In fact, the inequality in Lemma 4 is equivalent to the inequality

$$\begin{aligned}& \frac{128m^{5} - 160m^{4} + 64m^{3}r^{2} + 96m^{3} - 48m^{2}r^{2} - 32m^{2} + 8mr^{4} + 8mr^{2} + 4m - 2r^{4}}{(4m^{2} + r^{2})^{2}(4m ^{2} - 4m + r^{2} + 1)^{2}} \\& \quad < \frac{8m-2}{(4m^{2} + 2m + r^{2})(4m^{2} - 6m + r^{2} + 2)}. \end{aligned}$$
(4)

Now we construct

$$\begin{aligned}& \begin{aligned} f_{4}(m) ={}& \bigl( 128m^{5} - 160m^{4} + 64m^{3}r^{2} + 96m^{3} - 48m ^{2}r^{2} - 32m^{2} \\ &{} + 8mr^{4} + 8mr^{2} + 4m - 2r^{4} \bigr) \\ &{}\times \bigl(4m^{2} + 2m + r^{2} \bigr) \bigl(4m^{2} - 6m + r^{2} + 2 \bigr), \end{aligned}\\& g_{4}(m) =( 8m-2) \bigl(4m^{2} + r^{2} \bigr)^{2} \bigl(4m^{2} - 4m + r ^{2} + 1 \bigr)^{2}. \end{aligned}$$

Collecting the two equalities above, we obtain

$$\begin{aligned} f_{4}(m)-g_{4}(m) =& - 512m^{7} + 896m^{6} - \bigl( 256r^{2} + 832 \bigr)m^{5} + \bigl(320r^{2} + 480 \bigr)m^{4} \\ &{}- \bigl( 32r^{4} + 64r^{2} + 144 \bigr)m^{3} + \bigl(24r^{4} - 32r^{2} + 16 \bigr)m^{2} \\ &{}- \bigl( 12r^{4} - 8r^{2} \bigr)m + 2r^{4} \\ =& - (512m - 896)m^{6} - \bigl( 256mr^{2} + 832m - 320r^{2} - 480 \bigr)m^{4} \\ &{}- \bigl( 32mr^{4} + 64mr^{2} + 144m - 24r^{4} + 32r^{2} - 16 \bigr)m^{2} \\ &{}- \bigl( 12mr^{4} - 8mr^{2} - 2r^{4} \bigr). \end{aligned}$$

It is clear that \(f_{4}(m)-g_{4}(m)\) is a decreasing function.
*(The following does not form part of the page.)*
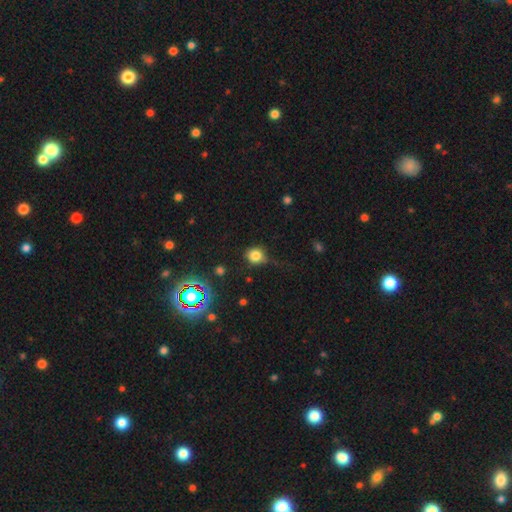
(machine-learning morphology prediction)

Suppose \(m=1\), then

$$f_{4}(m)-g_{4}(m)< f_{4}(1)-g_{4}(1)=- 18r^{4} - 24r^{2} - 96 < 0. $$

Consequently, \(f_{4}(m)< g_{4}(m)\), inequality (4) is correct.

The proof of Lemma 4 is completed. □

4 Proof of the theorem

In this section, we shall complete the proof of our theorems.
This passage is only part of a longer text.